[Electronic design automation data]
==========

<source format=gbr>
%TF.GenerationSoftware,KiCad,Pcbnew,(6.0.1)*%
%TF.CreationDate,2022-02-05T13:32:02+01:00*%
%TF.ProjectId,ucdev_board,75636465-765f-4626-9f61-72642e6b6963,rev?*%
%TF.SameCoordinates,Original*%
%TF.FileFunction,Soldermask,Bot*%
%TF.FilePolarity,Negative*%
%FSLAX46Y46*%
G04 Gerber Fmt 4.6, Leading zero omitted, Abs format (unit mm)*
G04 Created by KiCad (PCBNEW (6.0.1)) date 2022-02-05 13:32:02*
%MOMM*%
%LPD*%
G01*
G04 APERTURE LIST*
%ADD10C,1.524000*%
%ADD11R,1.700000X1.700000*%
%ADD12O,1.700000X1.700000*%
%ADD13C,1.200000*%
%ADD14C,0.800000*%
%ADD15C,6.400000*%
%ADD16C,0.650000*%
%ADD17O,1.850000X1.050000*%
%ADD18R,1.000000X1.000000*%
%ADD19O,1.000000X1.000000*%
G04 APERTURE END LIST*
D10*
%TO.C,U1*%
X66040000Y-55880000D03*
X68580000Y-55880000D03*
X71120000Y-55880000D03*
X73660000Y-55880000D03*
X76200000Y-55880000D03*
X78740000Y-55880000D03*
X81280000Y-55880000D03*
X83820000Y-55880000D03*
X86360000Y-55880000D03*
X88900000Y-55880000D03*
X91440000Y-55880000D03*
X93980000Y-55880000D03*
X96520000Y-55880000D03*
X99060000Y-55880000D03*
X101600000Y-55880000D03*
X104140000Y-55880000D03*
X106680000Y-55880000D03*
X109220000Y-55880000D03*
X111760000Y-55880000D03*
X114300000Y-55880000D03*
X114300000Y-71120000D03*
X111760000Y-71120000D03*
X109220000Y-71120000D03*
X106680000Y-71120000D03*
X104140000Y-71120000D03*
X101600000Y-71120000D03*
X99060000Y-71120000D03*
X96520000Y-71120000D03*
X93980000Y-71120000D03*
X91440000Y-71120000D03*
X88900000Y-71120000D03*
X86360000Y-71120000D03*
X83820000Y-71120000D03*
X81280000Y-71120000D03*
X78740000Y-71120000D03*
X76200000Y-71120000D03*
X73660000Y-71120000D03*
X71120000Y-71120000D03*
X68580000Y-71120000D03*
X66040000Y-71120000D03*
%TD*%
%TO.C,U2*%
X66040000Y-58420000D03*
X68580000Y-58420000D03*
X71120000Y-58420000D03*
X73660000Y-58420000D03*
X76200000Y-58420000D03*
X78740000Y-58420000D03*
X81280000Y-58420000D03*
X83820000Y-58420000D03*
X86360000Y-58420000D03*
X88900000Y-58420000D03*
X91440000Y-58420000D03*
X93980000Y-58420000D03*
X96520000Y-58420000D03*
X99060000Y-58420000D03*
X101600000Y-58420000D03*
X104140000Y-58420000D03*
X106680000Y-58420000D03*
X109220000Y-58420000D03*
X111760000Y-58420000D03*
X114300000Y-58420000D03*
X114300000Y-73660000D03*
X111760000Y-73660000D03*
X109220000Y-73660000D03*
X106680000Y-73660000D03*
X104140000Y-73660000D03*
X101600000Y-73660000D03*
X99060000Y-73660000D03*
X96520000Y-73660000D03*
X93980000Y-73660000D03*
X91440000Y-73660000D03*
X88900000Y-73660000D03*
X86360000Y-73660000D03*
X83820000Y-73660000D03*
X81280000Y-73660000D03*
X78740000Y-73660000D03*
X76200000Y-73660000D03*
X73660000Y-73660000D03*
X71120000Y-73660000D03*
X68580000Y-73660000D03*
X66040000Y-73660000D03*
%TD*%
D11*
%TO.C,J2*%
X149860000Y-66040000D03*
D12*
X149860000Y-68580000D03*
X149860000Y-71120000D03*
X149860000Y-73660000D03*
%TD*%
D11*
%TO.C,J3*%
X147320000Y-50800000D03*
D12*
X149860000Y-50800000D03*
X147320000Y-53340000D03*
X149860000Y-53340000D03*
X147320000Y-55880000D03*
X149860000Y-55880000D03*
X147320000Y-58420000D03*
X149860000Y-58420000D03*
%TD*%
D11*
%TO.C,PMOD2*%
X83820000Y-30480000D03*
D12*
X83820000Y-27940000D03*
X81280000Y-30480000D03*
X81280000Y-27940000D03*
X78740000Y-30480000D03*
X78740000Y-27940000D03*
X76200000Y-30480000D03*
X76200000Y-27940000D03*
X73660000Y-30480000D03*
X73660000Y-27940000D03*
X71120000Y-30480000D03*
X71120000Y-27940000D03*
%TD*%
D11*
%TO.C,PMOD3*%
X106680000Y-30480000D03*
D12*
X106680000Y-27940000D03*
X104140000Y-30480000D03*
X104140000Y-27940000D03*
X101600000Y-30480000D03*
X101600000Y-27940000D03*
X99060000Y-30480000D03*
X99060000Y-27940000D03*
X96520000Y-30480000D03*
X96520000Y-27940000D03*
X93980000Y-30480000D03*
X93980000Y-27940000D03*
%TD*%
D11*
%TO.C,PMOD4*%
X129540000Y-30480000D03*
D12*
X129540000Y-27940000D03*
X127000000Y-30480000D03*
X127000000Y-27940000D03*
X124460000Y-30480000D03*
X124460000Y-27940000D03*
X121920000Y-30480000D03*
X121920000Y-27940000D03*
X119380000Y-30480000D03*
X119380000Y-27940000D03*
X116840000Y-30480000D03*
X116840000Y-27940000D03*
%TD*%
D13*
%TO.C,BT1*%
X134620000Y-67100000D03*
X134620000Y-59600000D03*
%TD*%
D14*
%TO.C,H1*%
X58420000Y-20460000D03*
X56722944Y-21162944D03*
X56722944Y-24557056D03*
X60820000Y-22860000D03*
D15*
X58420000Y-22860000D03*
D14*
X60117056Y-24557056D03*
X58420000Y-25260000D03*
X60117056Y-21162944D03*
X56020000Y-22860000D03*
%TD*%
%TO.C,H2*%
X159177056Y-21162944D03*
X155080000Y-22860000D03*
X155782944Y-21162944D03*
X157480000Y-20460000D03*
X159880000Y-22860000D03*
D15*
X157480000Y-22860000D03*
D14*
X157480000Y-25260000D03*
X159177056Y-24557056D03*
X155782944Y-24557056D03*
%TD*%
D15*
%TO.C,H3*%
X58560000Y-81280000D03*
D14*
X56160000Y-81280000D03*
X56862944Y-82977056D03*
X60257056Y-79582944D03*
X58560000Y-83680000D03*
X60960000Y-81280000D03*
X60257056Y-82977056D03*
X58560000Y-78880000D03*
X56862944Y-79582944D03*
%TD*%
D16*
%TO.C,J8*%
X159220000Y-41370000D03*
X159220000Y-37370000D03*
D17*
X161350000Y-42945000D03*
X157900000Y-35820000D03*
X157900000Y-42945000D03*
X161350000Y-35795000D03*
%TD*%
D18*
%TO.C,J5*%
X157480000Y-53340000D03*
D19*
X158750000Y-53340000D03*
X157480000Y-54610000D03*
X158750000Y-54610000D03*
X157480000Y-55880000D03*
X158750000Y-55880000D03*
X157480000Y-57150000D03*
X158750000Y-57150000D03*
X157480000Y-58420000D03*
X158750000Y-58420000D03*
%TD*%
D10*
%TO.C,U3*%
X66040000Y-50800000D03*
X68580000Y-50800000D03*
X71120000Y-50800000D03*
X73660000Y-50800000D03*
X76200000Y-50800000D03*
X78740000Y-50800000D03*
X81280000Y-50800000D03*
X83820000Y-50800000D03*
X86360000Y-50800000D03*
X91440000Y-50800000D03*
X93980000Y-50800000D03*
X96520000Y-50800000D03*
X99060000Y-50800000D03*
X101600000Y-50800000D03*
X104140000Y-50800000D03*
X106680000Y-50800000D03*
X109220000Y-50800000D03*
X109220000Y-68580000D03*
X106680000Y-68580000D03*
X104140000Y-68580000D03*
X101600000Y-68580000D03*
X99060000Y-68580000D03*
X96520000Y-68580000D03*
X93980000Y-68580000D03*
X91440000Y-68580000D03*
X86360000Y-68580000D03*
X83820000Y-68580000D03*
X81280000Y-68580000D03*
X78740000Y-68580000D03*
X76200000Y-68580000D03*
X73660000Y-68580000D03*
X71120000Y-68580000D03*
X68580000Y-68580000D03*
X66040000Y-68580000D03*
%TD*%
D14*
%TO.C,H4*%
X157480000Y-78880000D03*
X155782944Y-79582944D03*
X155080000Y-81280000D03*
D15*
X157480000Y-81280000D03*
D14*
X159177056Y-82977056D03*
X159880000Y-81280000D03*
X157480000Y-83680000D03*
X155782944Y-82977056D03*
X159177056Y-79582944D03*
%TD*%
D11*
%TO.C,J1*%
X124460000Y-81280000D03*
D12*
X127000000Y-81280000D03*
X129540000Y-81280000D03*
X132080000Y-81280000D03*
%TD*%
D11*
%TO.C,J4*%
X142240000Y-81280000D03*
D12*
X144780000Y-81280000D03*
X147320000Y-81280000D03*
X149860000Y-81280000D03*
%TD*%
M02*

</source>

==========

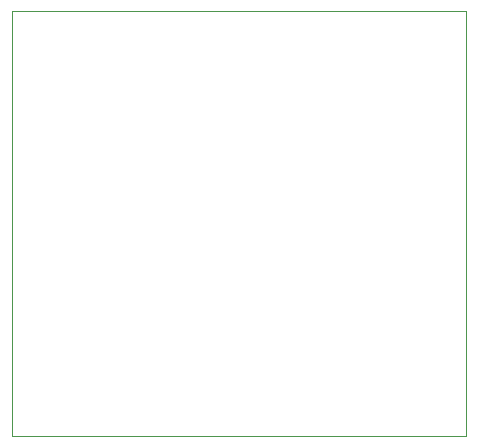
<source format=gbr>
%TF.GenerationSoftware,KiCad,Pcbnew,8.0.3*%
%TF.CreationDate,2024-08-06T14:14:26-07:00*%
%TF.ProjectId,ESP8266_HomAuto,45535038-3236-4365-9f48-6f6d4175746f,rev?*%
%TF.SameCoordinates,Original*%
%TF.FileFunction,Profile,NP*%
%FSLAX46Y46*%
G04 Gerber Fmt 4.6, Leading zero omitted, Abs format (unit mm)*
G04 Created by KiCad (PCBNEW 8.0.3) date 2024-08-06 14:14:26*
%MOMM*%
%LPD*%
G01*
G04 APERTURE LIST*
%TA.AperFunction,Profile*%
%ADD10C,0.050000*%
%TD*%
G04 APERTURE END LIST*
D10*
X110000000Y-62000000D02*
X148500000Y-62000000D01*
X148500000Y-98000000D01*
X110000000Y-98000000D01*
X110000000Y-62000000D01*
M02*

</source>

==========

* Goal of the exercise
Could you repeat exactly the lines above from the line with "G04 Created by KiCad (PCBNEW 8.0.3)" up to and including the line with "X148500000Y-98000000D01*", and only those?

* Answer box
G04 Created by KiCad (PCBNEW 8.0.3) date 2024-08-06 14:14:26*
%MOMM*%
%LPD*%
G01*
G04 APERTURE LIST*
%TA.AperFunction,Profile*%
%ADD10C,0.050000*%
%TD*%
G04 APERTURE END LIST*
D10*
X110000000Y-62000000D02*
X148500000Y-62000000D01*
X148500000Y-98000000D01*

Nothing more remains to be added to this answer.